START Data to examine
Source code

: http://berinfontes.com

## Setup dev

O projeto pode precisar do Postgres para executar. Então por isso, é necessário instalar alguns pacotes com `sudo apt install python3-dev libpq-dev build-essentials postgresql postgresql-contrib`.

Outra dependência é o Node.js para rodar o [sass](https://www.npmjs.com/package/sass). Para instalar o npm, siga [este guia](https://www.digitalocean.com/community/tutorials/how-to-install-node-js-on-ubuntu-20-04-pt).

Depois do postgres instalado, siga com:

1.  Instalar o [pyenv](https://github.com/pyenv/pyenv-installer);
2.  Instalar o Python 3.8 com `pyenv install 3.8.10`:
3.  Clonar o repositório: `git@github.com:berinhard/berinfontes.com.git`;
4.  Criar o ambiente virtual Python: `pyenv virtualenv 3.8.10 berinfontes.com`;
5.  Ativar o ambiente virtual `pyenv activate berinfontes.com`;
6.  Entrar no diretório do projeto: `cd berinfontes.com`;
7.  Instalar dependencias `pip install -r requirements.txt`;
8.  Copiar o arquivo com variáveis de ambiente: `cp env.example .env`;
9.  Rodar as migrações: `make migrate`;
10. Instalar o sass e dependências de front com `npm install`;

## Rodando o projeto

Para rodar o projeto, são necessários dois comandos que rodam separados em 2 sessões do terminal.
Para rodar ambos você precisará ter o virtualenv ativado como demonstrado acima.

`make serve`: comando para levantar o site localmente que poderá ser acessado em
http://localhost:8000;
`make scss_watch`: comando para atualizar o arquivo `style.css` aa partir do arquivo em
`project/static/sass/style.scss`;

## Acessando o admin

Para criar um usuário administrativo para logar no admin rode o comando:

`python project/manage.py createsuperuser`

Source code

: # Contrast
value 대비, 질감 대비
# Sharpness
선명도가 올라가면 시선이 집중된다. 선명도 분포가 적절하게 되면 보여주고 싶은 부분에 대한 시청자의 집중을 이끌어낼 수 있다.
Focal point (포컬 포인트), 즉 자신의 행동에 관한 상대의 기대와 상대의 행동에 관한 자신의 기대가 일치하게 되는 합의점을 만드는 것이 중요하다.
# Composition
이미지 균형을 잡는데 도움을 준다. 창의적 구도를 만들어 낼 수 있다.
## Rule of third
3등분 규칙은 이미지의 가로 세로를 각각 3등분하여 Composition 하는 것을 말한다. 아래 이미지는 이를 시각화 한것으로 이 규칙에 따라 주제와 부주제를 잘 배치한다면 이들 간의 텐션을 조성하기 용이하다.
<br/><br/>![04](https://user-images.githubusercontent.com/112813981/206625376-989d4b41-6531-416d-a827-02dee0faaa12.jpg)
END Data to examine
START Data to examine
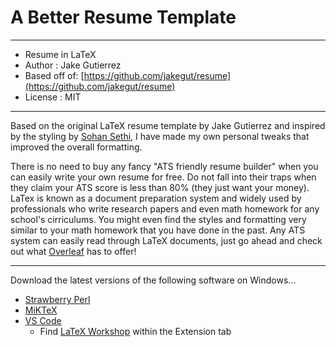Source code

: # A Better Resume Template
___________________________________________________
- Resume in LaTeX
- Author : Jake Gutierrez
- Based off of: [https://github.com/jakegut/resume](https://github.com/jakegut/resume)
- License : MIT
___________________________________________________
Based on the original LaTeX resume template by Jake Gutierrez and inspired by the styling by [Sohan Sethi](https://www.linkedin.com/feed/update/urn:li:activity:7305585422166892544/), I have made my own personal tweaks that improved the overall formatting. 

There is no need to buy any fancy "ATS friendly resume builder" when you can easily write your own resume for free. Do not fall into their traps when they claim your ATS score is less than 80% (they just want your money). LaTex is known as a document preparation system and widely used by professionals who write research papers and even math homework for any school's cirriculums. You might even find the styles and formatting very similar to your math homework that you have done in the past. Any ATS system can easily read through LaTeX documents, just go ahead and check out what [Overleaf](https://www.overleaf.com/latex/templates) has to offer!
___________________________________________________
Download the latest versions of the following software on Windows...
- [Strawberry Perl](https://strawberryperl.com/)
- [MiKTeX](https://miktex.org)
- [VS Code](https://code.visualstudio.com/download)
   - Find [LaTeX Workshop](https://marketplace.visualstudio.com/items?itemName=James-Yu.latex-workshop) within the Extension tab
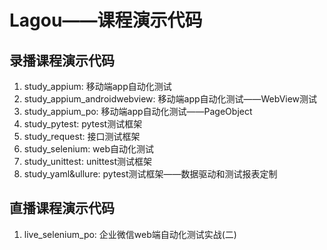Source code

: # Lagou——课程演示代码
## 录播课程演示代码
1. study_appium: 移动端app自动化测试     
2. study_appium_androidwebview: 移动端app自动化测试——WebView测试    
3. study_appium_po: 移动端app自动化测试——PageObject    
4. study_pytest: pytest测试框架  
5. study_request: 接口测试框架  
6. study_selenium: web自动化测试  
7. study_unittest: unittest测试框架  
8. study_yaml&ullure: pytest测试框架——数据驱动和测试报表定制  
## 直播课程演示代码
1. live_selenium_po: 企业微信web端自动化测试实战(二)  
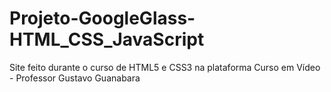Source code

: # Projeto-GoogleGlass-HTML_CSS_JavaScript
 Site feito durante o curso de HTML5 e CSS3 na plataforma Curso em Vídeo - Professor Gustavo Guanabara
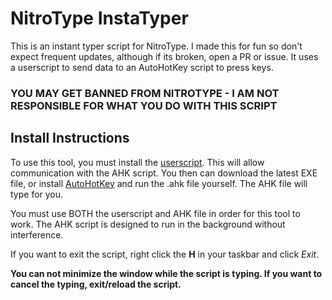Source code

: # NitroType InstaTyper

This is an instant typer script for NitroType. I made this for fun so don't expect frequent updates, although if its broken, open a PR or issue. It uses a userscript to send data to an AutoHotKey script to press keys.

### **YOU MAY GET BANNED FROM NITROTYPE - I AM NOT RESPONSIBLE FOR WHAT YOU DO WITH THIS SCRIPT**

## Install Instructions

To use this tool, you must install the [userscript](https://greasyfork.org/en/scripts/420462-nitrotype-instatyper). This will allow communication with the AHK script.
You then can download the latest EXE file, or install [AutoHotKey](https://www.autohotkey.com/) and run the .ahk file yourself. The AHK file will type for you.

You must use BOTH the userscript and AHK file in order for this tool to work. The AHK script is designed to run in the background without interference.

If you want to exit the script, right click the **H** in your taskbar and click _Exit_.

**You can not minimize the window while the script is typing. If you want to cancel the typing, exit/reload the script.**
END Data to examine
Directions for this task: Look over the entries for "want", then copy every line that includes that string.

Output of the exercise:
There is no need to buy any fancy "ATS friendly resume builder" when you can easily write your own resume for free. Do not fall into their traps when they claim your ATS score is less than 80% (they just want your money). LaTex is known as a document preparation system and widely used by professionals who write research papers and even math homework for any school's cirriculums. You might even find the styles and formatting very similar to your math homework that you have done in the past. Any ATS system can easily read through LaTeX documents, just go ahead and check out what [Overleaf](https://www.overleaf.com/latex/templates) has to offer!
If you want to exit the script, right click the **H** in your taskbar and click _Exit_.
**You can not minimize the window while the script is typing. If you want to cancel the typing, exit/reload the script.**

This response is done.